Allah Teâlâ'nın sevdiği kulunun kerametleri haktır. Ve onun kerâmetleri nebîsinin mucizeleridir. Az bir müddette çok mesafeyi evliyâullah geçer. 

بُولُورْلَرْ وَقْتِ حَاجَتْدَه طَعَامِ هَمْ لِبَاسْ اٰنْلَرْ

بَهـَائِـمْ هَمْ جَمـَادَاتِيـلَه سُويْلَرْلَرْ بِاِذْنِ اللّٰهْ

Bulurlar vakt-i hâcetde taâmı hem libâs anlar

Behâim hem cemâdâtıyla söylerler Biiznillah

İhtiyac oldukça onlar, yiyecek ve giyecekleri bulurlar. Hayvanlarla, cansız varlıklarla Allah Teâlâ'nın izniyle konuşurlar.
Nitekim Buhârî başta olmak üze­re birçok hadis imamlarının tahric ettikleri hadîs-i şerîfte İbni Mes'ûd radıyallahu Teâlâ anhu:

لَقَدْ كُنَّا نَسْمَعُ تَسْبِيحَ الطَّعَامِ وَهُوَ يُؤْكَلُ

“Hakîkaten biz ashab, yemeklerin tesbîhini işitirdik; o yemek yenildiği halde.” diye buyurdu. Biz demesinden anlaşılıyor ki, birçok ashab-ı kiram böyle idi.

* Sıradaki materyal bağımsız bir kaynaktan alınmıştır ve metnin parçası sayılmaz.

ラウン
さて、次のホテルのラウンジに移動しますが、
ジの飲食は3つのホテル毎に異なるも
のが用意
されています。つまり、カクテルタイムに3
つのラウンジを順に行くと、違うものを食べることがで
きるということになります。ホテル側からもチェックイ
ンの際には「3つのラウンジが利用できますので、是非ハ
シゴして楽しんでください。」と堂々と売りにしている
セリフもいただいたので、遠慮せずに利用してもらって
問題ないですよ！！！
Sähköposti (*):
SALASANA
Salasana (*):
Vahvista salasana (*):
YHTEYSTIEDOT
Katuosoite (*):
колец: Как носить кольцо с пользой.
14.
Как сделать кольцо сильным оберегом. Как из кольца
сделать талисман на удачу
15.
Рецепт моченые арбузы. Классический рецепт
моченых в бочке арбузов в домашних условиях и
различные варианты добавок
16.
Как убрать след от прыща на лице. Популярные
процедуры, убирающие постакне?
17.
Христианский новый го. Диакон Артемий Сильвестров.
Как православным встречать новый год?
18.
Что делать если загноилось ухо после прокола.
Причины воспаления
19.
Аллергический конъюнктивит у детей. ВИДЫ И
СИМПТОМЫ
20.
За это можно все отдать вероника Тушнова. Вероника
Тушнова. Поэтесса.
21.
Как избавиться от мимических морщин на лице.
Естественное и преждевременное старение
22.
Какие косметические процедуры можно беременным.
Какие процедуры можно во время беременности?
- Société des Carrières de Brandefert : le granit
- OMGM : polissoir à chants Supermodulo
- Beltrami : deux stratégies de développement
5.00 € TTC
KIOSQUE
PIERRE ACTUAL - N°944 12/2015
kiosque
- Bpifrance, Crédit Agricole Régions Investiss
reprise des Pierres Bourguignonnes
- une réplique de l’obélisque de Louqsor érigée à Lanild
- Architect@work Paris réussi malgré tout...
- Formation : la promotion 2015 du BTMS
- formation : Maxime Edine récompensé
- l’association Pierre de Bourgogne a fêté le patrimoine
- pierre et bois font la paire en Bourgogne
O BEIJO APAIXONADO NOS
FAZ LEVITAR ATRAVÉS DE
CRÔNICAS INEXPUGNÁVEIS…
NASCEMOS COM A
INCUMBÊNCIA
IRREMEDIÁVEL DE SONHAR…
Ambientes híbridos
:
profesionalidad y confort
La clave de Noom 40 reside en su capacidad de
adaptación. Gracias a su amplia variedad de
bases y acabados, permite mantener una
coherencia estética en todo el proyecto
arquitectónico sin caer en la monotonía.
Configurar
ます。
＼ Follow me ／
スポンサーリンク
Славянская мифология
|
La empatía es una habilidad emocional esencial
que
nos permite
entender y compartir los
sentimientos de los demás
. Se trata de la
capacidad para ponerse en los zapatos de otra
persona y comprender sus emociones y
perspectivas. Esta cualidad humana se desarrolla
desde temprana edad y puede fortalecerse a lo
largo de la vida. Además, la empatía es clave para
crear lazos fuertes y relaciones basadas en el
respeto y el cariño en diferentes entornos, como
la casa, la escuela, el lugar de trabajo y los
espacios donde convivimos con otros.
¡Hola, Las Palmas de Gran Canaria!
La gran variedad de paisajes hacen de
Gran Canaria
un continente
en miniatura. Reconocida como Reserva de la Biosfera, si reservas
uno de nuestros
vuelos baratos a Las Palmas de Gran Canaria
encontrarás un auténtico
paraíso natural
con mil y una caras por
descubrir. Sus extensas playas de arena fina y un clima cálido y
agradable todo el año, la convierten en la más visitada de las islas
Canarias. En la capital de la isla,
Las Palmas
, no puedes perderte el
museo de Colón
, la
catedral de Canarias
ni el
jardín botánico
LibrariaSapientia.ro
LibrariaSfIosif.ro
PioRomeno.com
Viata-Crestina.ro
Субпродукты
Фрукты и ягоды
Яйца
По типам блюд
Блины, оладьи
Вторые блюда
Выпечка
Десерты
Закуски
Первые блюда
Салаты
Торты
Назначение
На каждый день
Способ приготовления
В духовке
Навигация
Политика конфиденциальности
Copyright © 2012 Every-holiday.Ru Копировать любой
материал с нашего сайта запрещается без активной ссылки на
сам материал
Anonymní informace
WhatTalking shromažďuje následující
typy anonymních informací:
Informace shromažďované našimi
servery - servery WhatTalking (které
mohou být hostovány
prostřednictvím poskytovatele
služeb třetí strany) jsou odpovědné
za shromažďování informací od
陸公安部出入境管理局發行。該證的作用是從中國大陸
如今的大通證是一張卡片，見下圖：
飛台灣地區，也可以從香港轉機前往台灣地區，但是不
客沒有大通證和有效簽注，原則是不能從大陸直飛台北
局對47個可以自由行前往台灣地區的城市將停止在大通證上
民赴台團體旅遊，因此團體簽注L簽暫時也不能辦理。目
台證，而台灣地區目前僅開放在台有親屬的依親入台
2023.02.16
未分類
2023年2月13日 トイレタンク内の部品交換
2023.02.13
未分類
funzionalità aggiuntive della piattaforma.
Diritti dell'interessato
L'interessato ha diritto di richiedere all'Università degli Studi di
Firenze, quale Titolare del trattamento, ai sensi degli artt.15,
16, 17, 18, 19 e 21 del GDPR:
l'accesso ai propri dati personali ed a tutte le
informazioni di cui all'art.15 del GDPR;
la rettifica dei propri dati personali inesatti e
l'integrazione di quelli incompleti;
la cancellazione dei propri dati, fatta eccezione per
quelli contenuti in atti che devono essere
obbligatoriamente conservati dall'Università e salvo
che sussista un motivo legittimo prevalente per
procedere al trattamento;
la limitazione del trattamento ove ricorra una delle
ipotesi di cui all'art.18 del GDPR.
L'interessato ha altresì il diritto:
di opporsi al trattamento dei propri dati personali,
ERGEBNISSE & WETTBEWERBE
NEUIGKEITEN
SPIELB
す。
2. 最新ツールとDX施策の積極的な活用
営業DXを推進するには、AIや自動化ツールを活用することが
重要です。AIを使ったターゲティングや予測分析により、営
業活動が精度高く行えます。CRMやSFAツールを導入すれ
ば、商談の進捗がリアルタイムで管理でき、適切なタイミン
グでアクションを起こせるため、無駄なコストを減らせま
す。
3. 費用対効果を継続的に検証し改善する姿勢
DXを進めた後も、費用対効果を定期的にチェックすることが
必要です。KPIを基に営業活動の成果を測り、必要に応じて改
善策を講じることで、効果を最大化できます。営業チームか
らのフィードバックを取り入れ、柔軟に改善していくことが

گَهِى صُو اُوزَرِنْدَه مَشِى اِيدَرْلَرْ وَجْدِ حَالَتْلَه

هَوَادَه هَمْ اُوچَارْلَرْ خَرْق اِيدَرْ عـَــادَاتِنِى اَللّٰهْ

Gehi su üzerinde meşî ederler vecd-i hâletle

Havada hem uçarlar hark eder âdâtını Allah

Bazan vecd-u hâletle, su üzerinde yürürler. Havada uçarlar. Allah Teâlâ tabiî kanunları onlara deler, ibtal eder. Hayvanları kendilerine musahhar kılar.

            Bu gibi kerâmetler ashab-ı kiramdan ve birçok tâbiînden görülmüştür.